Alberto Barradas e a reinauguração da Praça de Touros de Santa Eulália: “Sinto uma emoção de profunda alegria”

Alberto Barradas e a reinauguração da Praça de Touros de Santa Eulália: “Sinto uma emoção de profunda alegria”, disse ao Infocul.pt

Reportagem da corrida: AQUI.
Entrevista e Fotografia: João Pedro Canhoto
Texto: Rui Lavrador

A Praça de Touros de Santa Eulália reabriu, ontem – 21 de Maio, as suas portas, após 7 anos sem receber espectáculos.

Luís Rouxinol, Ana Batista, Tiago Pamplona, Marcos Bastinhas, Francisco Palha e João Salgueiro da Costa enfrentaram touros das ganadarias António Semedo e Sesmarias Velhas do Guadiana. Actuaram ainda os forcados amadores de Portalegre, Académicos de Elvas e Coimbra.

O Infocul entrevistou Alberto Barradas, irmão de José Tello Barradas a quem desde ontem passará a ter uma Corrida Memorial anual nesta praça.

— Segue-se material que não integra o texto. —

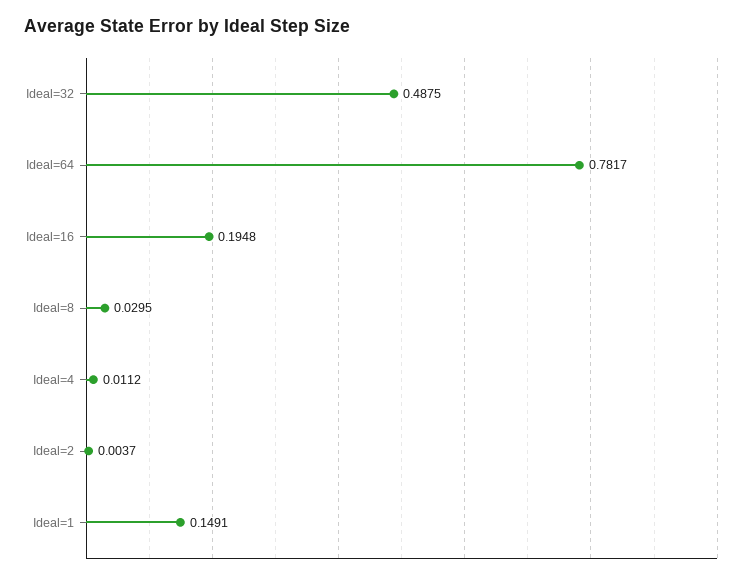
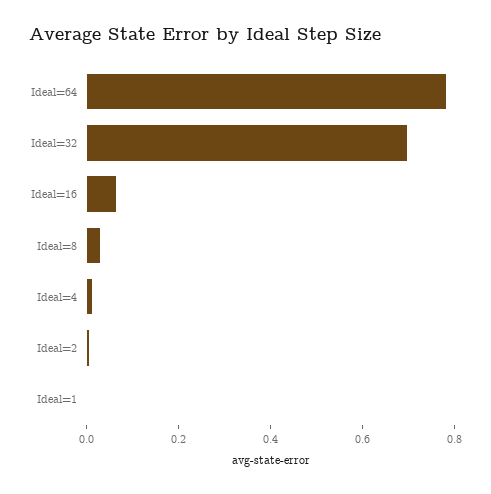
Ideal=32: 0.4875 -> 0.7
Ideal=16: 0.1948 -> 0.05
Ideal=1: 0.1491 -> 0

Alberto começou por nos revelar que “sinto uma emoção de profunda alegria, esta remodelação da praça andava na minha cabeça há cerca de 15 anos. Há 7 anos que não se realizavam aqui espectáculos porque a praça estava interdita pela IGAC, daí para cá, junto de mais alguns amigos que acreditaram que era possível, levámos isto por diante. A praça ainda não está terminada, mas não deixo de considerar que hoje é um dia histórico, para mim, para a minha família e para a Praça de Touros de Santa Eulália. Conseguimos aquilo que muitos diziam que era impossível, que a praça ia cair, mas felizmente não caiu e conseguimos apresentar por exemplo os currais que podem ser apresentados em qualquer parte de Portugal e vamos continuar a tentar melhorar a praça, iremos continuar com o Memorial José Tello Barradas e certamente nessa altura já haverá mais algum melhoramento. Mas isso falamos mais adiante, hoje estou profundamente feliz“.

Sobre a importância de reinaugurar a praça com um cartel rematadíssimo, como o de ontem, lembrou a história: “Por Santa Eulália passaram sempre as maiores figuras do toureio português. E quando eu me meti nisto há cerca de 15 anos, com o meu querido amigo Joaquim Bastinhas, apostámos sempre em fazer bem. Porque ou fazíamos bem ou não fazíamos. Felizmente conhecemos muita gente no meio e tem sido relativamente fácil, diria eu, montar cartéis de grande categoria, dignos de uma praça de 1ª. Este cartel em vez de ter estado aqui, podia perfeitamente estar em Lisboa, não há nada a opor. E o próximo cartel que houver, terá certamente a dimensão e categoria deste“.

A homenagem ao meu irmão José Tello Barradas, que no meu ponto de vista e sem falsa modéstia, foi dos maiores intelectuais da festa em Portugal, foi no dia 11 de Junho de 2009. E nesse dia esgotámos a praça. Depois, começámos a pensar em remodelar a praça e fizemos até 2015 algumas corridas. Depois, sempre com a ideia de que quando a praça fosse reinaugurada montar aqui um memorial que seria anual. Por consequência, este é o concretizar de um desejo antigo que tínhamos, que é termos anualmente um memorial em Santa Eulália com o nome do meu irmão, que não é propriamente uma homenagem, mas sim uma recordação de uma figura ímpar na festa“, explicou-nos sobre o Memorial, que é distinto de homenagem como foi abordado incorrectamente em alguns meios.

Sobre José Tello Barradas disse: “O meu irmão faleceu, infelizmente, há 21 anos, mas até aproximadamente 2 anos antes de morrer viveu para a festa e nunca da festa. Foi apoderado das maiores figuras do toureio português, foi cronista, foi escritor, tendo escrito duas biografias dos maestros João Núncio e João Moura, para além de inúmeros artigos que publicou em vários jornais regionais. Nos últimos dois anos da sua vida, infelizmente perdeu a visão e mesmo assim pedia-me que o acompanhasse às corridas, porque não via, mas sentia o ambiente. Era de uma sensibilidade e cultura taurina fora do comum, que infelizmente não temos muita em Portugal. Toda as pessoas da minha idade sabem quem foi“.

Acho que foi uma tarde muito bonita, considero que todos os cavaleiros estiveram por cima dos touros. Os touros não atingiram a expectativa que eu tinha, os toureiros tiraram tudo o que os touros tinham para tirar. A Praça leva cerca de 1400 pessoas e estiveram aqui cerca de 1100. Numa praça antiga, preencher quase a lotação é motivo de orgulho e de força para continuarmos“, rematou.